> [EXERCISE INSTRUCTIONS]:
#1 From the reply on religion, repeat the passage word for word, starting with "So just in response" and going on through "the modern day.".
#2 Answer these questions using the reply on religion:
(a) According to the writer, what is Hitchens' view on religion?
(b) Which two groups does the writer name as also believing in the Judeo-Christian God?
(c) What does the writer urge non-religious people to do when addressing religious issues?

--- start of TEXT PROVIDED ---

Ultimately, there is so much more to be said, and while I can continue on (and of course continually learn more over the course of my life - since I am indeed so young and can only rely on God to impart more wisdom to me over time!) - I feel that this discussion can go on for a little while, subject to changes in our lives which will also alter our worldviews and convictions. And of course, though my comments are long(-winded!), I trust you note is intentionally for all people to see and for all people to comment. I thank you for your honesty, and I hope to match it with mine.

So just in response to two things which you mentioned (which I think you wanted me to respond to specifically): Hitchens' view on on religion (and the rule of law for the matter) - is the despotism that is God. Please don't be offended when I say that... I don't actually understand what kind of God he is referring to. And yet, this is a similar sentiment that the majority of atheists worldwide have about God... repression, despotism, authoritarian, domineering etc etc... and somehow, as a Christian (again, I cannot speak for other religions... since there's a reason I'm not a liberal multi-religionist, but a Christian!), the God described in Scripture is nothing like the despotic theocratic God which you described. If there is such a disagreement... then perhaps we ARE talking past one another, as I've said, like jurisprudential lawyers of the modern day.

Now you can try to compare me with Muslims and Jews who also believe in this Judeo-Christian God, but again... I'm saying that I disagree with them (and I am positive they also disagree with me on who/what God is!). So if there are disagreements as such, then I would urge all non-religious people, when addressing religious issues, would try to address these issues more specifically rather than create a generalised post-modern version of God as is so common in modern culture.

--- end of TEXT PROVIDED ---
--- start of STORED ROWS ---

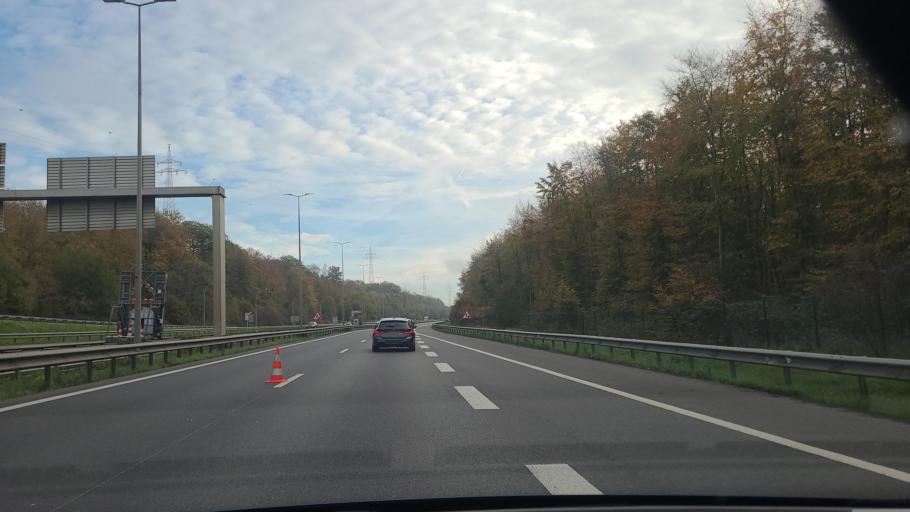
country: LU
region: Luxembourg
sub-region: Canton de Luxembourg
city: Sandweiler
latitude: 49.6406
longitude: 6.1931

--- end of STORED ROWS ---

> [SOLUTIONS PER TASK]:
#1
So just in response to two things which you mentioned (which I think you wanted me to respond to specifically): Hitchens' view on on religion (and the rule of law for the matter) - is the despotism that is God. Please don't be offended when I say that... I don't actually understand what kind of God he is referring to. And yet, this is a similar sentiment that the majority of atheists worldwide have about God... repression, despotism, authoritarian, domineering etc etc... and somehow, as a Christian (again, I cannot speak for other religions... since there's a reason I'm not a liberal multi-religionist, but a Christian!), the God described in Scripture is nothing like the despotic theocratic God which you described. If there is such a disagreement... then perhaps we ARE talking past one another, as I've said, like jurisprudential lawyers of the modern day.

#2
(a) The despotism that is God.
(b) Muslims and Jews.
(c) To address these issues more specifically rather than create a generalised post-modern version of God.